Segundo o Público, a iniciativa é dos coletivos artísticos e culturais Pandemónio e o Coral, sendo o leilão feito online na página desta organização durante dez dias com a base de licitação a ser de 300 euros.
A este jornal, Letícia Mendes do coletivo Coral explica o projeto: “o assassinato da Marielle no Brasil foi muito forte, muito marcante. Para nós, tornou-se sinónimo de resistência, através da cultura, da arte. A Casa T também acolhe muitas pessoas artistas, migrantes, racializadas. Toca-nos a todas. Vamos lembrar-nos do assassinato da Marielle todos os dias.” A iniciativa tem um valor “simbólico, num momento em que precisamos muito de nos entreajudar” mas a verba irá ajudar a Casa T “a que se mantenham por mais alguns meses”, para que “possa respirar de alívio”.

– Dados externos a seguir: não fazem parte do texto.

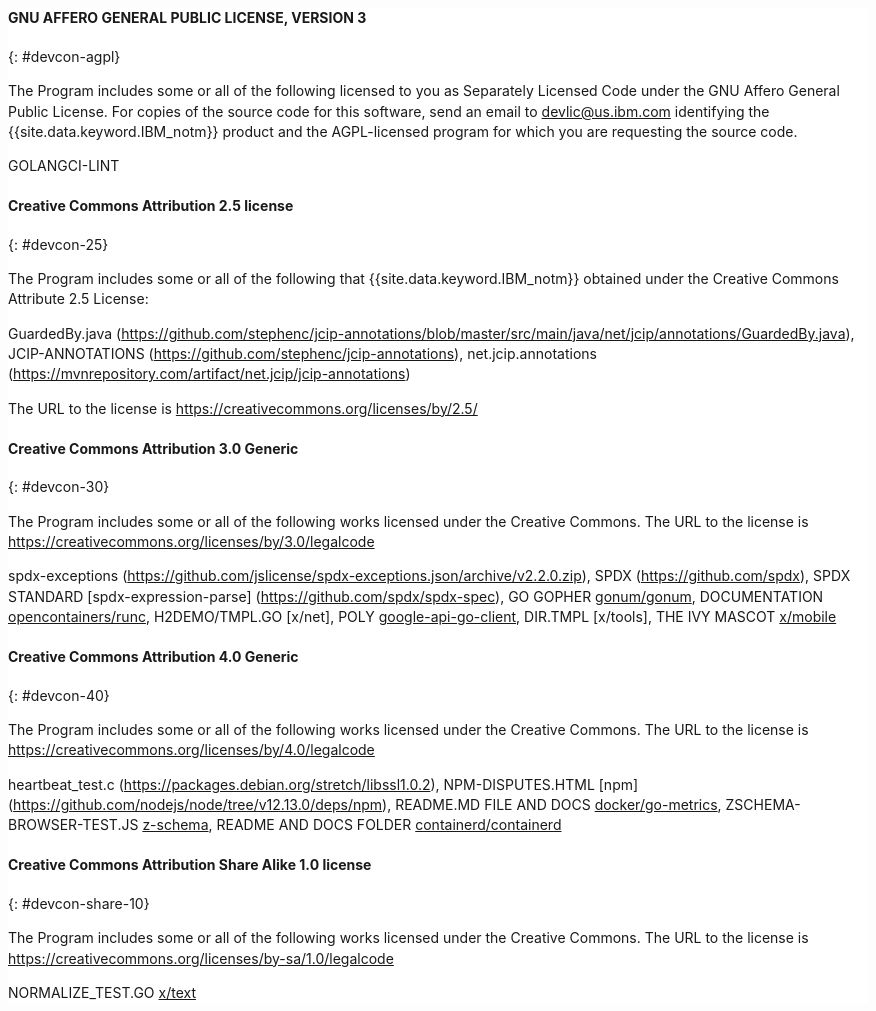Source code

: #### GNU AFFERO GENERAL PUBLIC LICENSE, VERSION 3
{: #devcon-agpl}

The Program includes some or all of the following licensed to you as Separately Licensed Code under the GNU Affero General Public License. For copies of the source code for this software, send an email to devlic@us.ibm.com identifying the {{site.data.keyword.IBM_notm}} product and the AGPL-licensed program for which you are requesting the source code.

GOLANGCI-LINT

#### Creative Commons Attribution 2.5 license
{: #devcon-25}

The Program includes some or all of the following that {{site.data.keyword.IBM_notm}} obtained under the Creative Commons Attribute 2.5 License:

GuardedBy.java (https://github.com/stephenc/jcip-annotations/blob/master/src/main/java/net/jcip/annotations/GuardedBy.java),
JCIP-ANNOTATIONS (https://github.com/stephenc/jcip-annotations),
net.jcip.annotations (https://mvnrepository.com/artifact/net.jcip/jcip-annotations)

The URL to the license is https://creativecommons.org/licenses/by/2.5/

#### Creative Commons Attribution 3.0 Generic
{: #devcon-30}

The Program includes some or all of the following works licensed under the Creative Commons. The URL to the license is https://creativecommons.org/licenses/by/3.0/legalcode

spdx-exceptions (https://github.com/jslicense/spdx-exceptions.json/archive/v2.2.0.zip), SPDX (https://github.com/spdx), SPDX STANDARD [spdx-expression-parse] (https://github.com/spdx/spdx-spec), GO GOPHER [gonum/gonum](https://github.com/gonum/gonum/archive/4340aa3071a0.zip), DOCUMENTATION [opencontainers/runc](https://github.com/opencontainers/runc/tree/v0.1.1), H2DEMO/TMPL.GO [x/net], POLY [google-api-go-client](https://github.com/googleapis/google-api-go-client/tree/5213b8090861), DIR.TMPL [x/tools], THE IVY MASCOT [x/mobile](https://github.com/golang/mobile/tree/e47acb2ca7f9)

#### Creative Commons Attribution 4.0 Generic
{: #devcon-40}

The Program includes some or all of the following works licensed under the Creative Commons. The URL to the license is https://creativecommons.org/licenses/by/4.0/legalcode

heartbeat_test.c (https://packages.debian.org/stretch/libssl1.0.2), NPM-DISPUTES.HTML [npm] (https://github.com/nodejs/node/tree/v12.13.0/deps/npm), README.MD FILE AND DOCS [docker/go-metrics](https://github.com/docker/go-metrics/archive/b84716841b82.zip), ZSCHEMA-BROWSER-TEST.JS [z-schema](http://registry.npmjs.org/z-schema/-/z-schema-3.25.1.tgz), README AND DOCS FOLDER [containerd/containerd](https://github.com/containerd/containerd/tree/v1.3.0-beta.2)

#### Creative Commons Attribution Share Alike 1.0 license
{: #devcon-share-10}

The Program includes some or all of the following works licensed under the Creative Commons. The URL to the license is https://creativecommons.org/licenses/by-sa/1.0/legalcode

NORMALIZE_TEST.GO [x/text](https://github.com/golang/text/tree/22f1617af38ed)
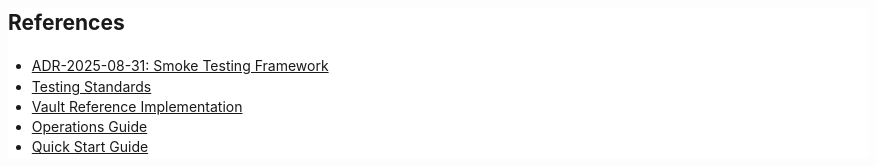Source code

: ## References

- [ADR-2025-08-31: Smoke Testing Framework](decisions/ADR-2025-08-31-playbook-smoke-tests.md)
- [Testing Standards](../standards/testing-standards.md)
- [Vault Reference Implementation](../../playbooks/infrastructure/vault/smoke-test.yml)
- [Operations Guide](../operations/smoke-testing-procedures.md)
- [Quick Start Guide](../getting-started/smoke-testing-quickstart.md)

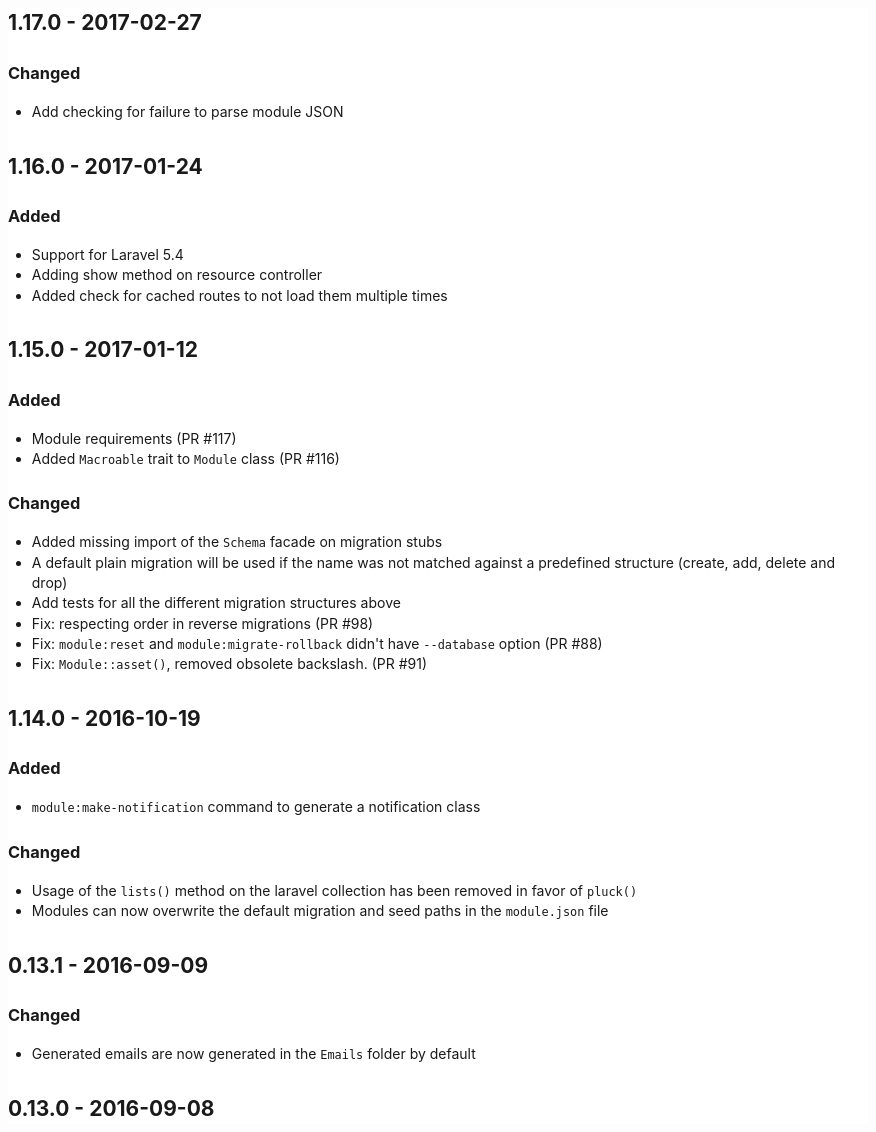 ## 1.17.0 - 2017-02-27

### Changed

- Add checking for failure to parse module JSON

## 1.16.0 - 2017-01-24

### Added

- Support for Laravel 5.4
- Adding show method on resource controller
- Added check for cached routes to not load them multiple times

## 1.15.0 - 2017-01-12

### Added

- Module requirements (PR #117)
- Added `Macroable` trait to `Module` class (PR #116)

### Changed

- Added missing import of the `Schema` facade on migration stubs
- A default plain migration will be used if the name was not matched against a predefined structure (create, add, delete and drop)
- Add tests for all the different migration structures above
- Fix: respecting order in reverse migrations (PR #98)
- Fix: `module:reset` and `module:migrate-rollback` didn't have `--database` option (PR #88)
- Fix: `Module::asset()`, removed obsolete backslash. (PR #91)

## 1.14.0 - 2016-10-19

### Added

- `module:make-notification` command to generate a notification class

### Changed

- Usage of the `lists()` method on the laravel collection has been removed in favor of `pluck()`
- Modules can now overwrite the default migration and seed paths in the `module.json`  file

## 0.13.1 - 2016-09-09

### Changed

- Generated emails are now generated in the `Emails` folder by default

## 0.13.0 - 2016-09-08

A Casa T é um projeto que existe em Lisboa desde o verão de 2020. Não conta com nenhum género de financiamento oficial e todas as despesas são pagas através de angariação de fundos no site Gofundme. Surgiu “em resposta à crise habitacional generalizada e agravada para pessoas ‘transvestigêneres’ e/ou imigrantes e/ou racializadas” e pretende agora formalizar-se como associação e expandir-se no país.